OpenID is an evolving platform. Its quickly maturing and although it may not be ready for banking information just yet (remember when people said that about the Internet as a whole?), I believe it will be in the very near future.

The biggest topics in the OpenID world are attribute exchange and phishing at the moment. This will change over time as we hopefully figure those out.

The host provides a home for both your domain name (content, e-mail, etc.) and your domain-based OpenId. That way when you transfer hosts, you would naturally transfer IdPs.

Of course, there are plenty of sketchy hosts and over time there may be plenty of sketchy IdPs. I read somewhere that OpenId should only be used for non-sensitive accounts (i.e. not providing opportunity for identity theft or access to financial information.) Or at least not yet.

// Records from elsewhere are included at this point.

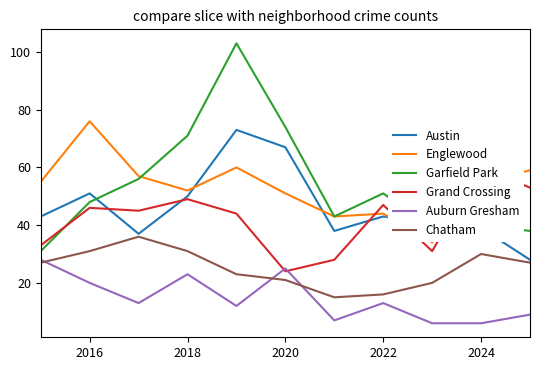

Which category has the highest value in the Englewood series?

2016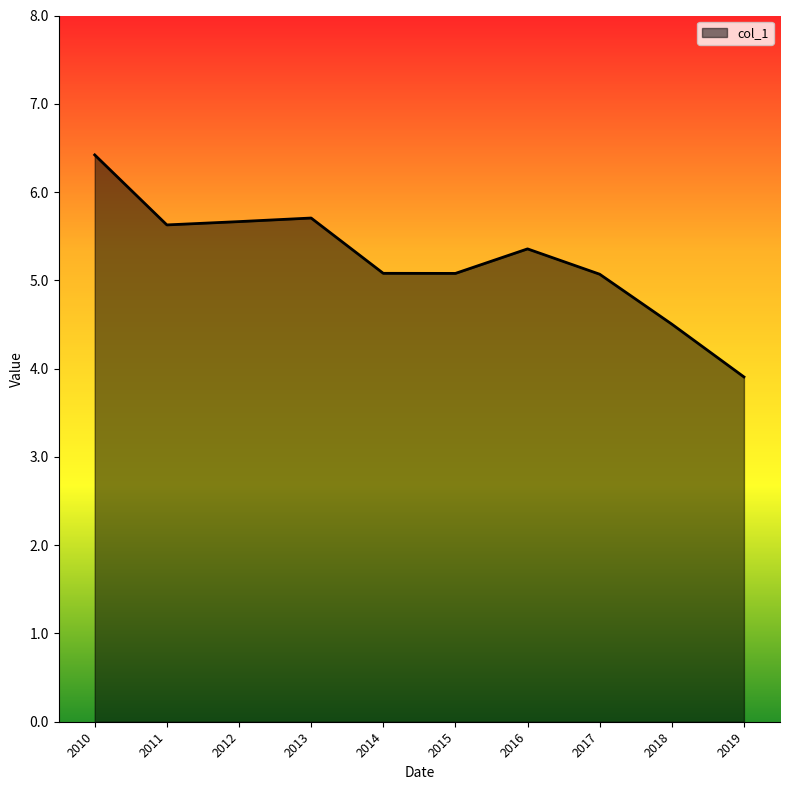

What is the change in value from 2014 to 2016?

+0.3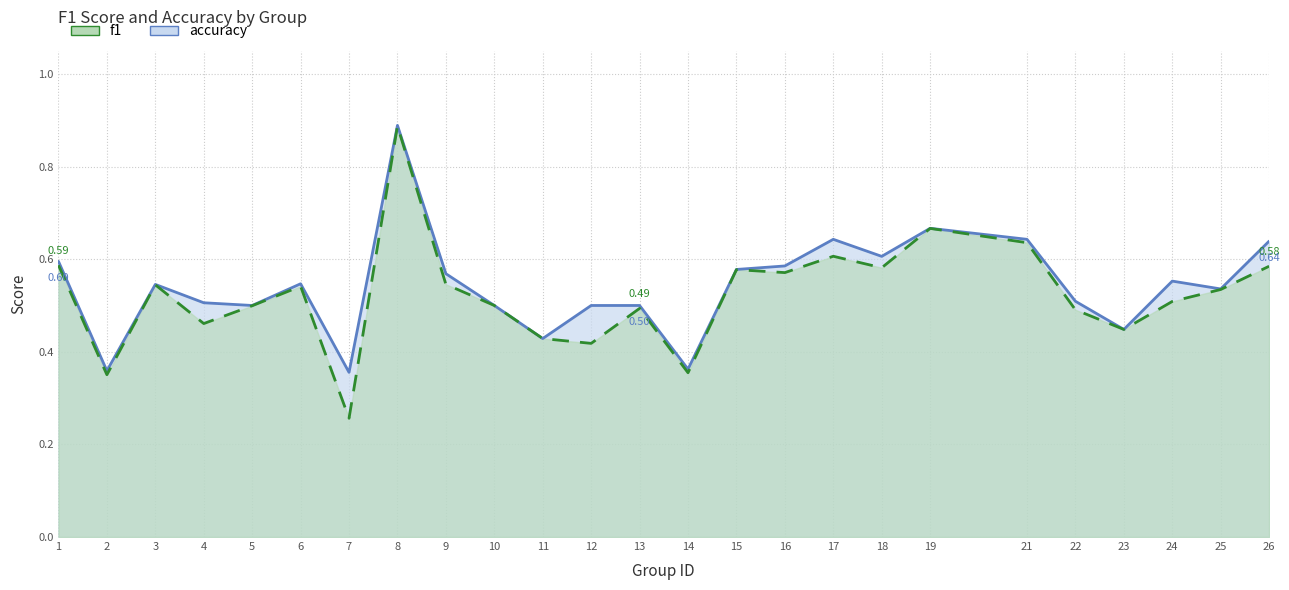

What are all the series names shown in the legend?

f1, accuracy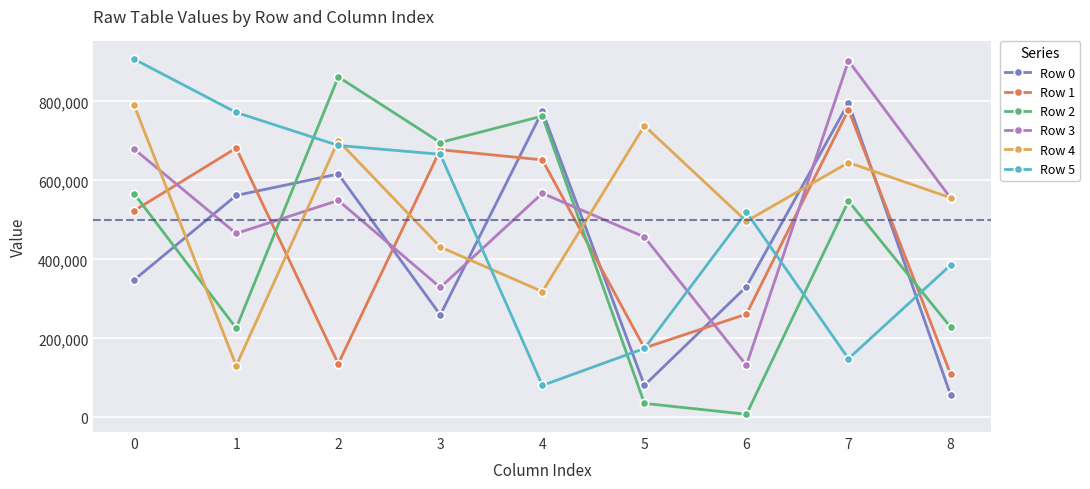

How many categories are shown in the chart?

9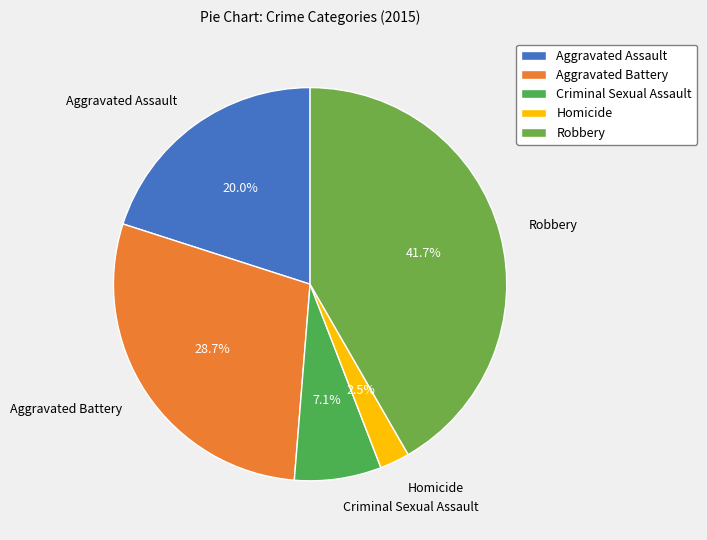

What percentage is the Robbery slice, to the nearest percent?

42%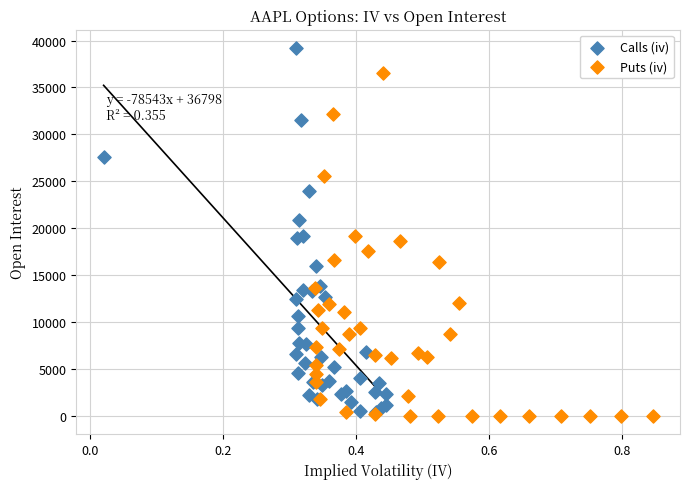

Which series has the largest Y range (max minus min)?

Calls (iv)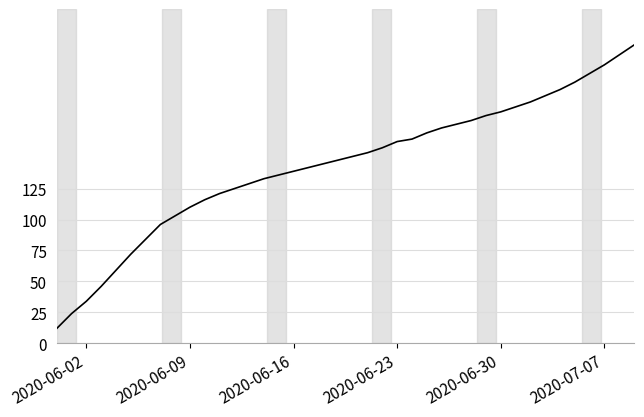

How many values are below 151?

20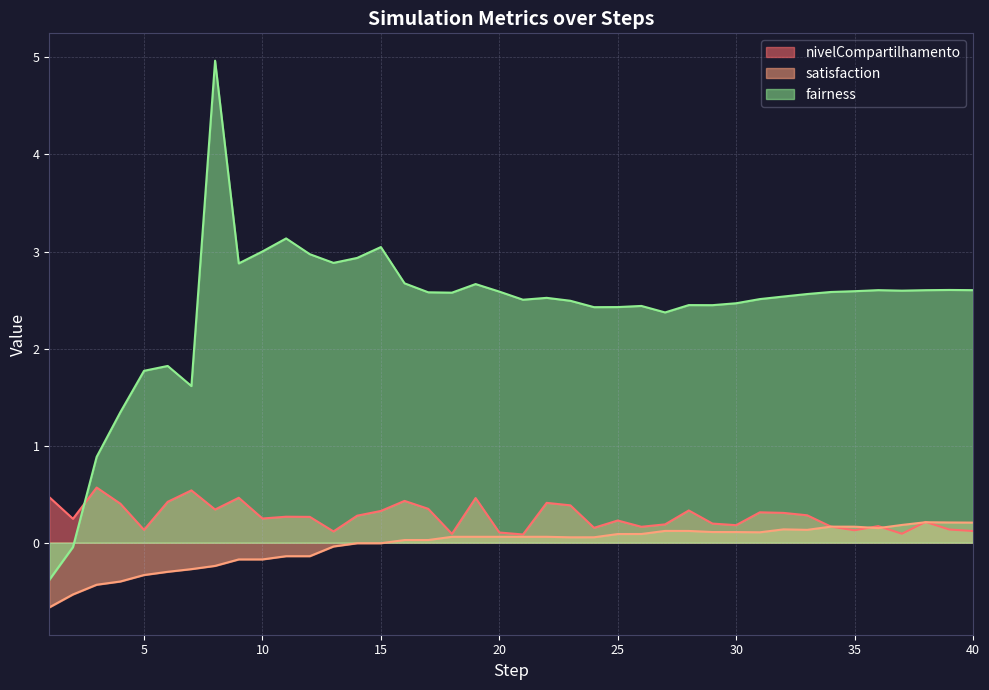

The value of satisfaction at 39 is 0.2. True or false?

True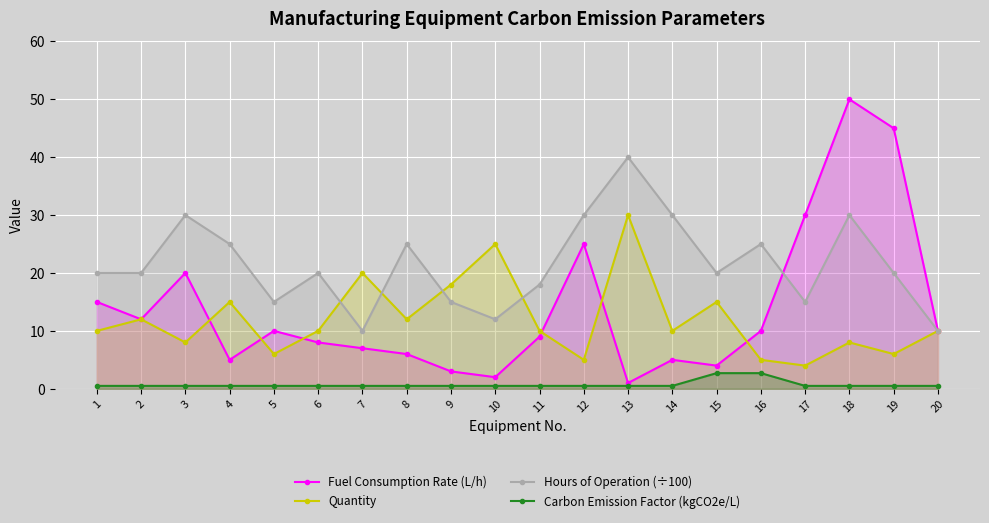

What is the lowest value of the Hours of Operation (÷100) series?

10.0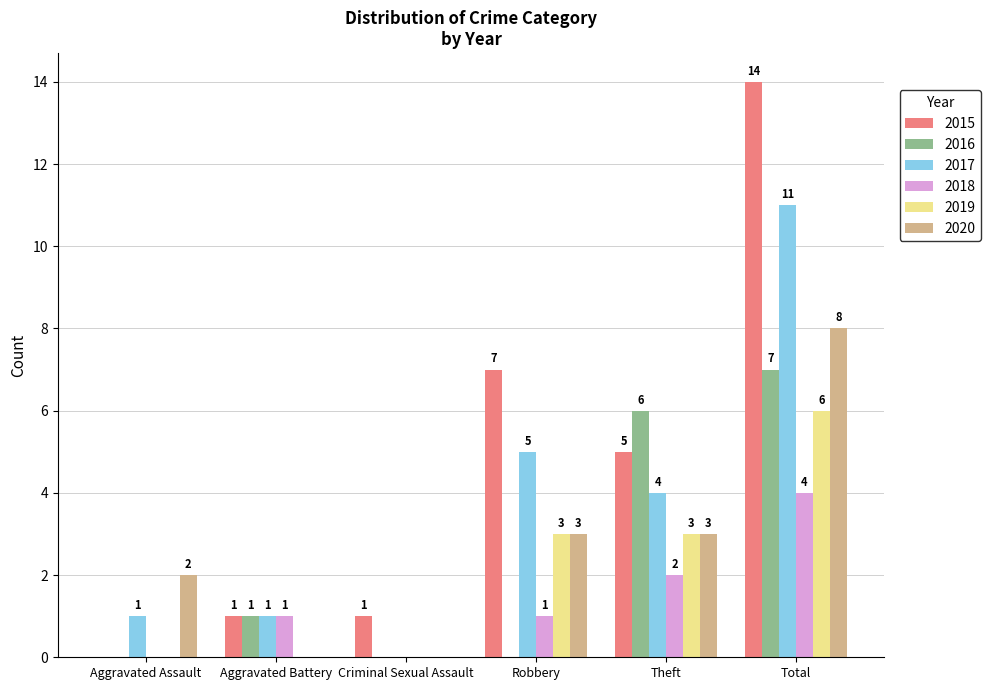

What is the total value across all series at Total?

50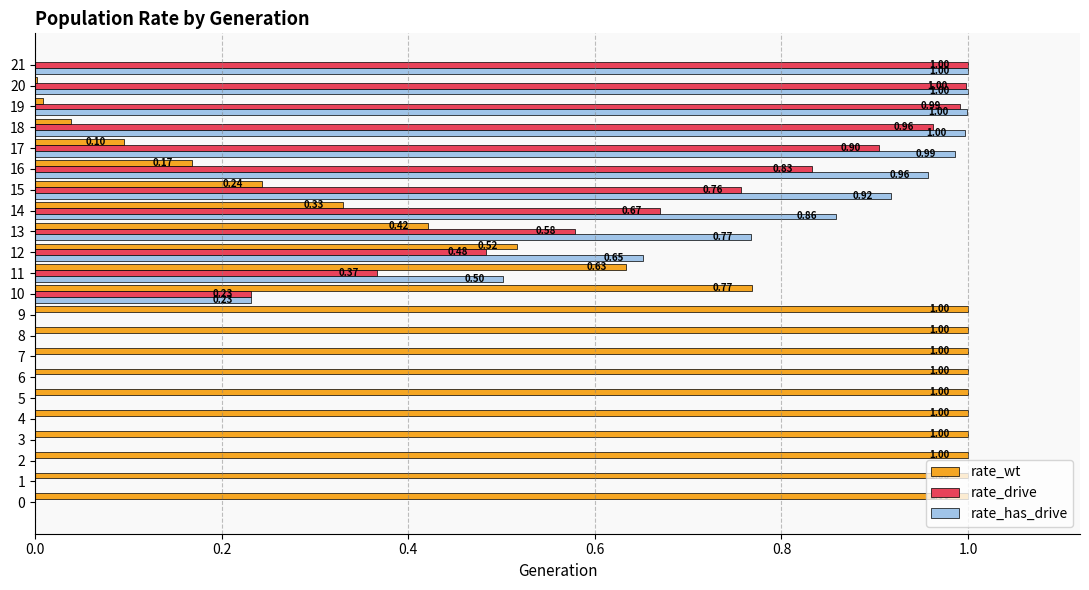

What is the sum of all rate_drive values?

8.8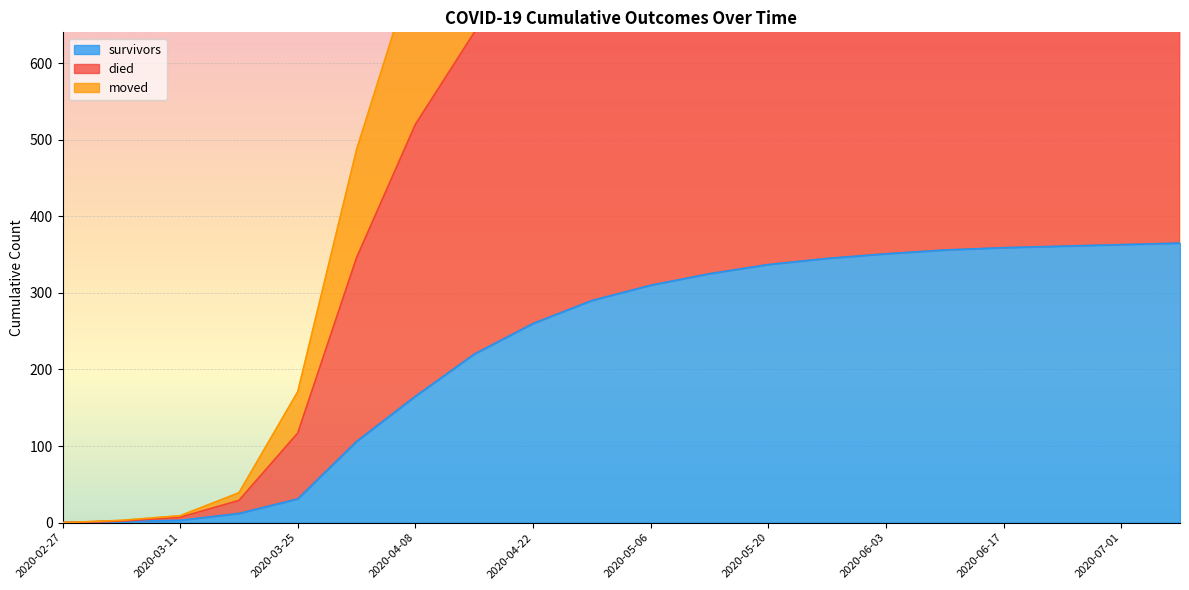

The moved series shows 941 at 2020-06-24. True or false?

True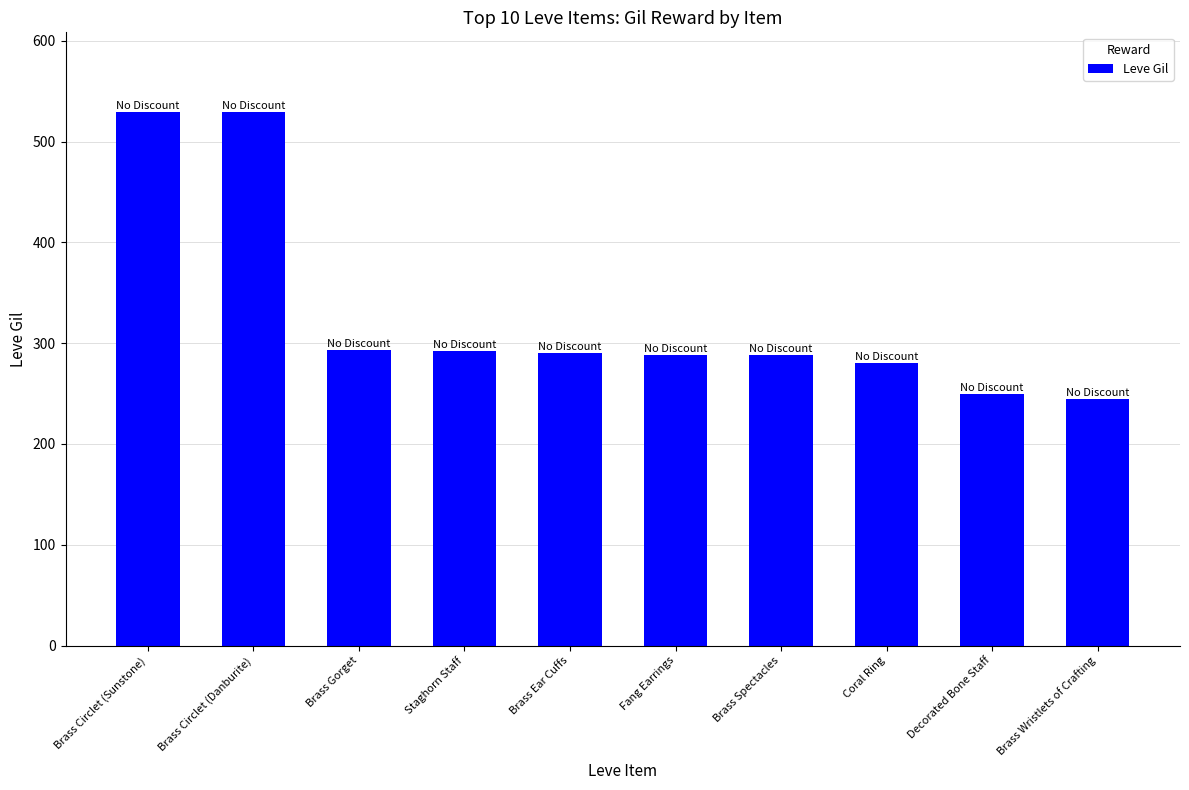

What is the difference between the values at Staghorn Staff and Brass Wristlets of Crafting?

47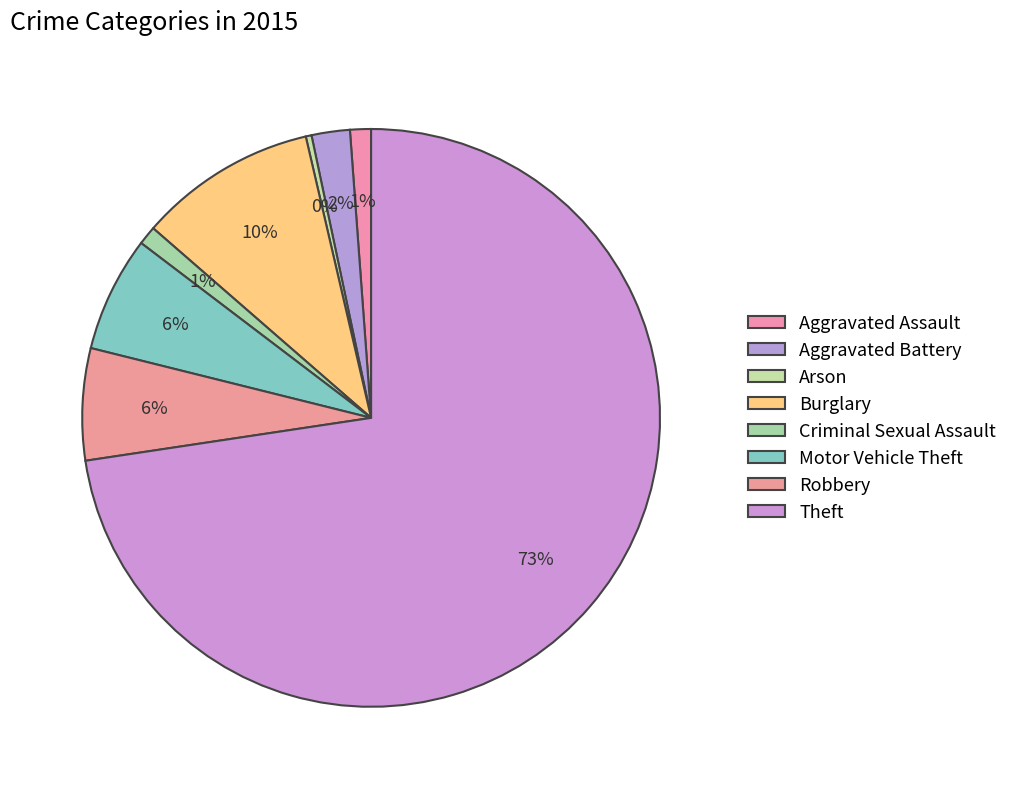

Count the number of slices in the pie.

8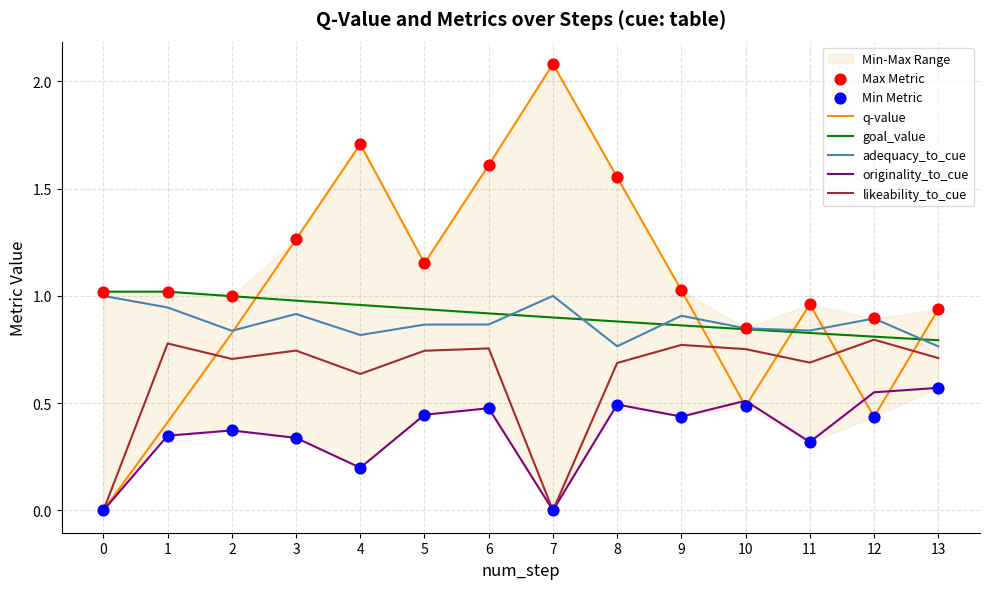

What are all the series names shown in the legend?

q-value, goal_value, adequacy_to_cue, originality_to_cue, likeability_to_cue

Are there any other major topics of development in the OpenId arena besides security and portablity?

I (personally) prefer OpenID’s that are URL-based but that is just my bias. I also understand the reasoning and the work done by the i-names community. In fact, we are an accredited i-broker.

Yes, the URL-based identities are not portable. However, if you use your own domain with delegation, you have the ability to move from OpenID Identity Provider to a new one and not have the pain that you mention above. Not ideal, but it does help with your problem.

In a general sense, we need to find a more complete solution to this that allows users to “transfer” their identity from provider to provider.

Since i-name (and XRI are more locked into the centralized registery), do you favor OpenId (and thus provide the MyOpenId service) because of the portability of OpenId?

Can you explain what happens in the future when I have an OpenId and I decide to move to a different IdP? What if I have provided my OpenId to a large number of websites for account login (say 50+)? Will I have to change my OpenId with each website?

The process being something like this:
1. Create new OpenId with new IdP
2. Login to each account on the web and switch to new URL.
3. Deactivate (if this is possible) with my old IdP.

If this is the case, then the 50+ accounts I have to login to is going to be really tedious, like moving to a new house and having to contact all service providers to update a postal address.

It should be noted that my blog doesn’t yet support OpenID v2.0 but as soon as its out and the libraries are there, I’ll be upgrading.

As for which is more superior, I think that’s up to the market. I like being able to use kveton.com/blog as my OpenID URL. With i-names, I have to leverage the i-names global registry and hope that it will be around forever and ever. Also, there is a central registry for i-names that although is very well managed, it is in fact centralized.

We partnered with the i-names community to bring them on board with OpenID because we were thinking along the same lines; give users control of their identities. The technologies are different but our hearts are all in the right place.

As I understand it right now:

OpenId uses a URL
i-name uses XRI

Correct me if I am wrong please.

If this is so, isn’t XRI superior because of its permanence? Or is the i-name / XRI model locked up in a proprietary system of some kind?

My concern is that I want to form an essentially permanent relationship with my online identity (this is the whole point right?) but OpenId sounds like it is still disposable?

Thanks for the information. Looks like I’m going to have to keep the ugly redirect page, at least for the time being. It looks like the wpopenid plugin doesn’t support the header-only method.

Also, I made a minor modification to my theme to indicate comments that are authenticated by OpenID. It can be seen using some of the test comments I made on the post where I announced that I had OpenID support.

One thing I’d like to hear you blog about is phishing. What’s to stop a site pretending to redirect me off to my OpenID provider, but actually sending me to a spoofed site to steal my login?